This page describes the Phenix "associate team", a joint research effort involving the PARIS team of INRIA Rennes (IRISA) (France) and the Discolab laboratory at Rutgers University (USA). This effort is funded by the office of international relations of INRIA since January, 2005.
|
|
As computer systems become more complex, they also become more vulnerable to failures and attacks. Survivability and recoverability without compromising performance have emerged as guiding principles for system design[4]. The need for such features is exacerbated by critical applications that do not tolerate downtime and by an increasing demand for high availability over large scales (e.g., in the Internet). Computer vendors have already launched initiatives and even market systems with built-in support for hardware and firmware fault detection and containment[1,2]. However, despite previous research, existing commodity operating systems still lack support for accurate detection of anomalies (failure, attacks, etc.), and for fast and effective response in thwarting attacks and healing the effects of failures. Our approach in the proposed research is to perform monitoring and healing actions on the operating system state remotely. To achieve this, we plan to use the Backdoor architecture originally proposed by the DiscoLab team[5]. Using Backdoors, remote healing monitoring and recovery/repair actions can be performed even when the processors of the remote system are not available due to failure or attack. Each computer in such a system will be equipped with a Backdoor, an intelligent network interface that provides the low-level functions required for remote access to its resources (memory and I/O devices).
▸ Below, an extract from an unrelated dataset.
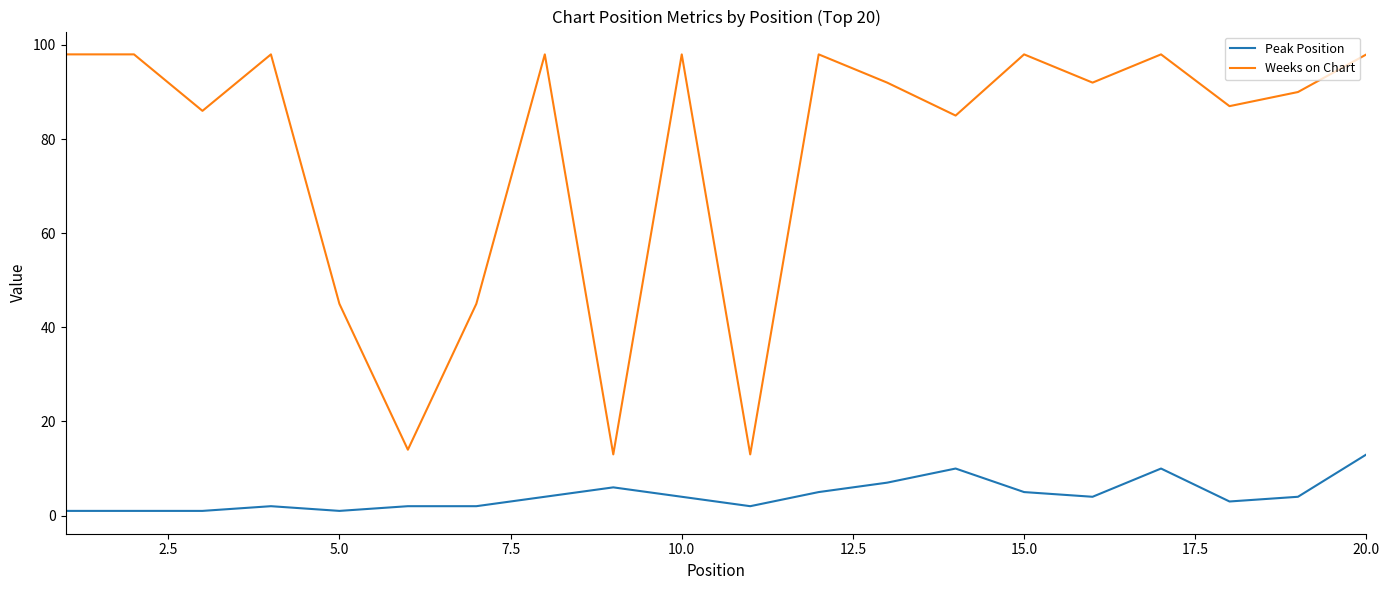

True or false: Peak Position and Weeks on Chart intersect in this chart.

False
Backdoors will be connected through a secure private network, through which any computer in the system can perform monitoring, tuning and healing actions on a remote system. Clusters are now used to support the execution of data services in the Internet. The ultimate goal of the work we propose is the design of a self-healing operating system for clusters.
Keywords:
Cluster, operating system, system area network, RDMA, I/O, high
availability, self-healing systems